### DATA EXCERPTS

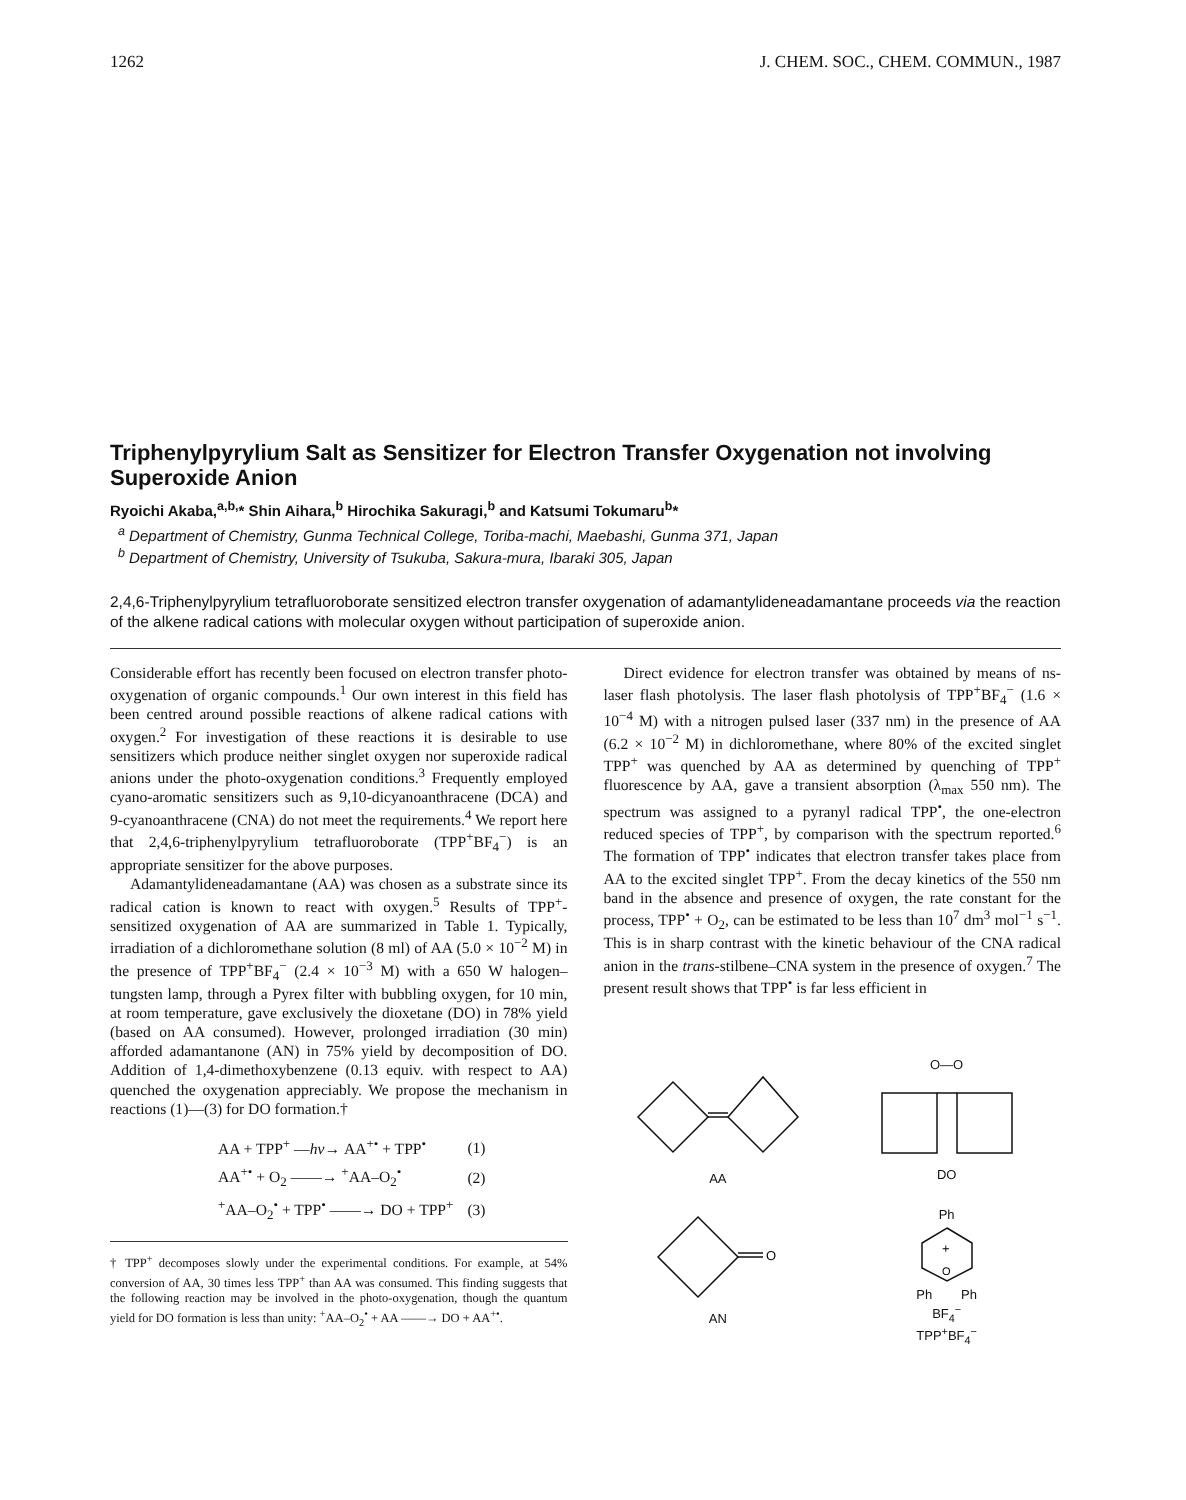1262 J. CHEM. SOC., CHEM. COMMUN., 1987
Triphenylpyrylium Salt as Sensitizer for Electron Transfer Oxygenation not involving Superoxide Anion
Ryoichi Akaba,<sup>a,b,</sup>* Shin Aihara,<sup>b</sup> Hirochika Sakuragi,<sup>b</sup> and Katsumi Tokumaru<sup>b</sup>*
<sup>a</sup> Department of Chemistry, Gunma Technical College, Toriba-machi, Maebashi, Gunma 371, Japan
<sup>b</sup> Department of Chemistry, University of Tsukuba, Sakura-mura, Ibaraki 305, Japan
2,4,6-Triphenylpyrylium tetrafluoroborate sensitized electron transfer oxygenation of adamantylideneadamantane proceeds via the reaction of the alkene radical cations with molecular oxygen without participation of superoxide anion.
Considerable effort has recently been focused on electron transfer photo-oxygenation of organic compounds.<sup>1</sup> Our own interest in this field has been centred around possible reactions of alkene radical cations with oxygen.<sup>2</sup> For investigation of these reactions it is desirable to use sensitizers which produce neither singlet oxygen nor superoxide radical anions under the photo-oxygenation conditions.<sup>3</sup> Frequently employed cyano-aromatic sensitizers such as 9,10-dicyanoanthracene (DCA) and 9-cyanoanthracene (CNA) do not meet the requirements.<sup>4</sup> We report here that 2,4,6-triphenylpyrylium tetrafluoroborate (TPP<sup>+</sup>BF<sub>4</sub><sup>−</sup>) is an appropriate sensitizer for the above purposes.
Adamantylideneadamantane (AA) was chosen as a substrate since its radical cation is known to react with oxygen.<sup>5</sup> Results of TPP<sup>+</sup>-sensitized oxygenation of AA are summarized in Table 1. Typically, irradiation of a dichloromethane solution (8 ml) of AA (5.0 × 10<sup>−2</sup> M) in the presence of TPP<sup>+</sup>BF<sub>4</sub><sup>−</sup> (2.4 × 10<sup>−3</sup> M) with a 650 W halogen–tungsten lamp, through a Pyrex filter with bubbling oxygen, for 10 min, at room temperature, gave exclusively the dioxetane (DO) in 78% yield (based on AA consumed). However, prolonged irradiation (30 min) afforded adamantanone (AN) in 75% yield by decomposition of DO. Addition of 1,4-dimethoxybenzene (0.13 equiv. with respect to AA) quenched the oxygenation appreciably. We propose the mechanism in reactions (1)—(3) for DO formation.†
| AA + TPP<sup>+</sup> — hν → AA<sup>+•</sup> + TPP<sup>•</sup> | (1) |
| AA<sup>+•</sup> + O<sub>2</sub> ——→ <sup>+</sup>AA–O<sub>2</sub><sup>•</sup> | (2) |
| <sup>+</sup>AA–O<sub>2</sub><sup>•</sup> + TPP<sup>•</sup> ——→ DO + TPP<sup>+</sup> | (3) |
† TPP<sup>+</sup> decomposes slowly under the experimental conditions. For example, at 54% conversion of AA, 30 times less TPP<sup>+</sup> than AA was consumed. This finding suggests that the following reaction may be involved in the photo-oxygenation, though the quantum yield for DO formation is less than unity: <sup>+</sup>AA–O<sub>2</sub><sup>•</sup> + AA ——→ DO + AA<sup>+•</sup>.
Direct evidence for electron transfer was obtained by means of ns-laser flash photolysis. The laser flash photolysis of TPP<sup>+</sup>BF<sub>4</sub><sup>−</sup> (1.6 × 10<sup>−4</sup> M) with a nitrogen pulsed laser (337 nm) in the presence of AA (6.2 × 10<sup>−2</sup> M) in dichloromethane, where 80% of the excited singlet TPP<sup>+</sup> was quenched by AA as determined by quenching of TPP<sup>+</sup> fluorescence by AA, gave a transient absorption (λ<sub>max</sub> 550 nm). The spectrum was assigned to a pyranyl radical TPP<sup>•</sup>, the one-electron reduced species of TPP<sup>+</sup>, by comparison with the spectrum reported.<sup>6</sup> The formation of TPP<sup>•</sup> indicates that electron transfer takes place from AA to the excited singlet TPP<sup>+</sup>. From the decay kinetics of the 550 nm band in the absence and presence of oxygen, the rate constant for the process, TPP<sup>•</sup> + O<sub>2</sub>, can be estimated to be less than 10<sup>7</sup> dm<sup>3</sup> mol<sup>−1</sup> s<sup>−1</sup>. This is in sharp contrast with the kinetic behaviour of the CNA radical anion in the trans-stilbene–CNA system in the presence of oxygen.<sup>7</sup> The present result shows that TPP<sup>•</sup> is far less efficient in
AA
O—O
DO
O
AN
Ph
+
O
Ph Ph
BF<sub>4</sub><sup>−</sup>
TPP<sup>+</sup>BF<sub>4</sub><sup>−</sup>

### GOAL OF THE EXERCISE
For the records above, tally the lines holding the word "Japan". Answer with the number only.

### THE ANSWER
2